* [TO DO] The entries that follow are to be duplicated in full, character for character.

* [SUPPLIED MATERIAL]

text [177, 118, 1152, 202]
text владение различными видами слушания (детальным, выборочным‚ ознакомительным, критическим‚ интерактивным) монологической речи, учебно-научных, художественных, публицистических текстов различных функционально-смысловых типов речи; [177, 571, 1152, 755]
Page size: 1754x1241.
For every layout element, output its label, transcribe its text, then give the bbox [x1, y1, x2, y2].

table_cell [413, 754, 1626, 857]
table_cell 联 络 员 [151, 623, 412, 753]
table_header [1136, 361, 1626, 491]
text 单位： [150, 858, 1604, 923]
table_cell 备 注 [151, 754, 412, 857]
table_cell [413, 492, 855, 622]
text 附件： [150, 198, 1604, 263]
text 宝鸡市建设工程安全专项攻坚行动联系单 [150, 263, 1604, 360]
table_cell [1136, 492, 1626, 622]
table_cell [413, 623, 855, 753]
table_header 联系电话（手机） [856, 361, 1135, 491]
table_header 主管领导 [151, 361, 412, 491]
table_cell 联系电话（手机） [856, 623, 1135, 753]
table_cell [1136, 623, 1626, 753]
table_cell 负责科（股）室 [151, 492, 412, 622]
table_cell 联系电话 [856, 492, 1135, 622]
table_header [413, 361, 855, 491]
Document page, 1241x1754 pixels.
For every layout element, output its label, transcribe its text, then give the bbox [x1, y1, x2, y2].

* [TASK ANSWER]
text [177, 118, 1152, 202]
text владение различными видами слушания (детальным, выборочным‚ ознакомительным, критическим‚ интерактивным) монологической речи, учебно-научных, художественных, публицистических текстов различных функционально-смысловых типов речи; [177, 571, 1152, 755]
Page size: 1754x1241.
For every layout element, output its label, transcribe its text, then give the bbox [x1, y1, x2, y2].

table_cell [413, 754, 1626, 857]
table_cell 联 络 员 [151, 623, 412, 753]
table_header [1136, 361, 1626, 491]
text 单位： [150, 858, 1604, 923]
table_cell 备 注 [151, 754, 412, 857]
table_cell [413, 492, 855, 622]
text 附件： [150, 198, 1604, 263]
text 宝鸡市建设工程安全专项攻坚行动联系单 [150, 263, 1604, 360]
table_cell [1136, 492, 1626, 622]
table_cell [413, 623, 855, 753]
table_header 联系电话（手机） [856, 361, 1135, 491]
table_header 主管领导 [151, 361, 412, 491]
table_cell 联系电话（手机） [856, 623, 1135, 753]
table_cell [1136, 623, 1626, 753]
table_cell 负责科（股）室 [151, 492, 412, 622]
table_cell 联系电话 [856, 492, 1135, 622]
table_header [413, 361, 855, 491]
Document page, 1241x1754 pixels.
For every layout element, output its label, transcribe its text, then give the bbox [x1, y1, x2, y2].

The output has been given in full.